The service also handles the AppDomain.CurrentDomain.UnhandledException event where it logs any exceptions.

My first approach was to find out if there was anything wrong with the implementation of the service itself. I have a command-line executable that I use for actual debugging that follows the exact same code path as the service and the executable does catch the exception. Here's the full stack trace that the executable caught:

IdeaBlade.Persistence.PersistenceServerException: The conversion of a datetime data type to a smalldatetime data type resulted in an out-of-range value.
The conversion of a datetime data type to a smalldatetime data type resulted in an out-of-range value. ---> System.Data.SqlClient.SqlException: The conversion of a datetime data type to a smalldatetime data type resulted in an out-of-range value.
The conversion of a datetime data type to a smalldatetime data type resulted in an out-of-range value.
   at IdeaBlade.Persistence.RemotingPersistenceServerProxy.CheckConnection(Exception pException)
   at IdeaBlade.Persistence.PersistenceServerProxy.Fetch(SessionBundle pBundle, IEntityQuery pQuery)
   at IdeaBlade.Persistence.PersistenceManager.XFetchDataSet(IEntityQuery pEntityQuery)
   --- End of inner exception stack trace ---
   at IdeaBlade.Persistence.PersistenceManager.HandlePersistenceServerException(Exception pException, Boolean pTryToHandle, PersistenceOperation pOperation)
   at IdeaBlade.Persistence.PersistenceManager.XFetchDataSet(IEntityQuery pEntityQuery)
   at IdeaBlade.Persistence.PersistenceManager.XFetch(IEntityFinder pEntityFinder, WorkState pWorkState)
   at IdeaBlade.Persistence.PersistenceManager.XFetch(IEntityQuery pEntityQuery, QueryStrategy pQueryStrategy, WorkState pWorkState)
   at IdeaBlade.Persistence.PersistenceManager.XGetEntities(IEntityQuery pEntityQuery, QueryStrategy pQueryStrategy, WorkState pWorkState)
   at IdeaBlade.Persistence.PersistenceManager.GetEntity(IEntityQuery pEntityQuery, QueryStrategy pQueryStrategy)
   at IdeaBlade.Persistence.PersistenceManager.GetEntity[T](IEntityQuery pEntityQuery, QueryStrategy pQueryStrategy)

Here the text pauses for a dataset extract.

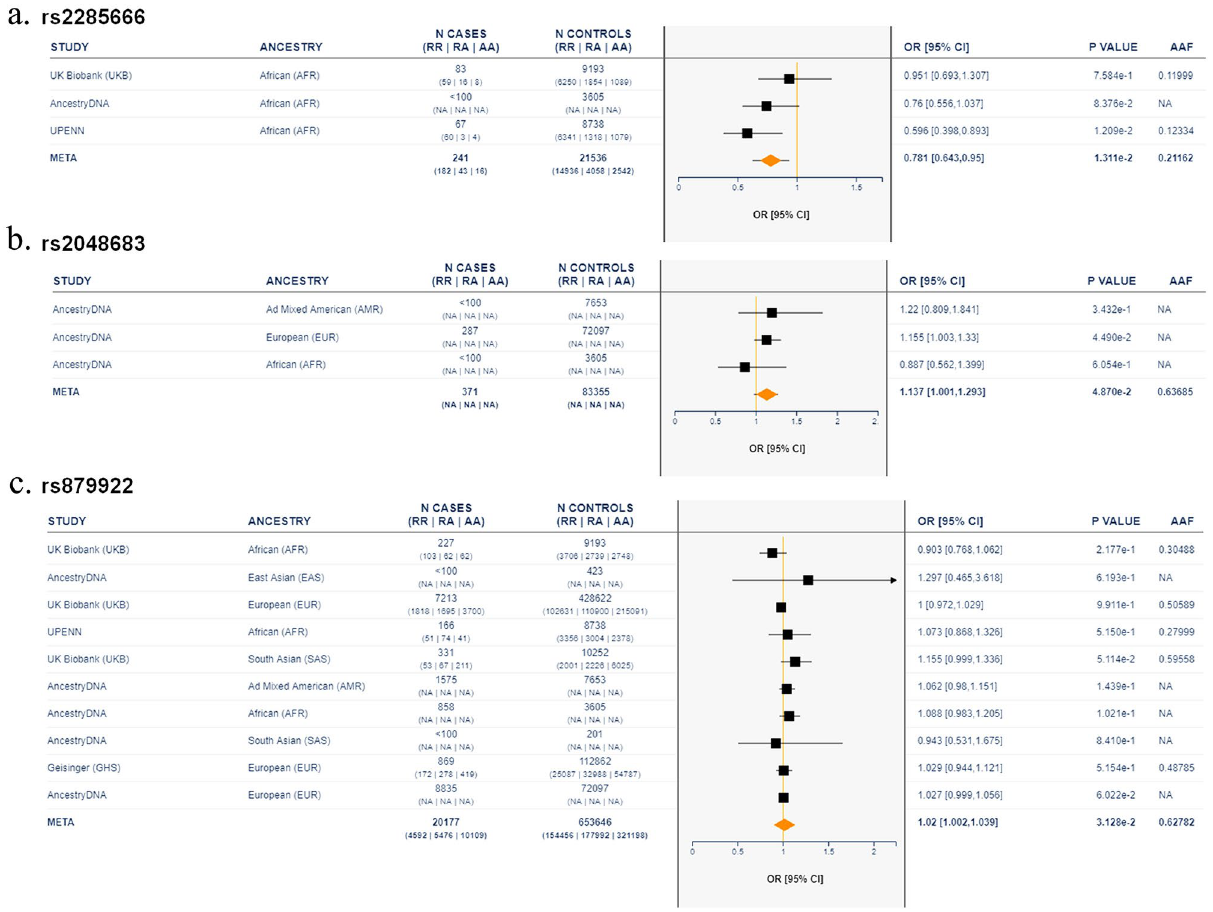
Figure 4. Association between COVID-19 outcomes and the most significant variants: rs2285666, rs2048683, and rs879922. Results combined across cohorts using an inverse variance meta-analysis showing Odd ratios (Confidence interval; [95% CI) for ( a ) rs2285666 (n = 241 COVID-19-positive cases, n = 21,536 COVID- 19-negative), ( b ) rs2048683 (n = 371 COVID-19-positive cases, n = 83,355 COVID-19-negative), and ( c ) rs879922(n = 20,177 COVID-19-positive cases, n = 653,646 COVID-19-negative). RR, individuals who have genotype reference/reference for all variants included in burden test; RA, individuals who have genotype reference/alternate for at least one variant; AA, individuals who have genotype alternate/alternate for at least one variant; AAF, alternative allele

I even tried catching and logging unhandled exceptions in the worker module itself:

public class MyWorkerModule
{
    public void DoWork()
    {
        try
        {
            // Actual work done here.
        }
        catch (SystemException e)
        {
           // Log the exception
        }
    }
}

But whatever I do, the service just won't catch and log the exception. I posted this question on MSDN and the response I got was that the way this service is implemented, it should be able to catch exceptions. After exhausting every avenue, I have come to believe that somehow IdeaBlade eats the exception somewhere along the way, *only* when executing from within the context of a service (remember, a command-line executable following the exact same code path does catch the exception). I'm not concerned about recovering from the exception; my goal here is to know that an exception occurred because a request can consist of thousands of records to be processed and it would be very helpful to know exactly where a problem occurs.
So my question is: is there a particular setting that I need to configure to allow the exception to reach the catch block? The service runs on .Net 3.5 on Windows Server 2008.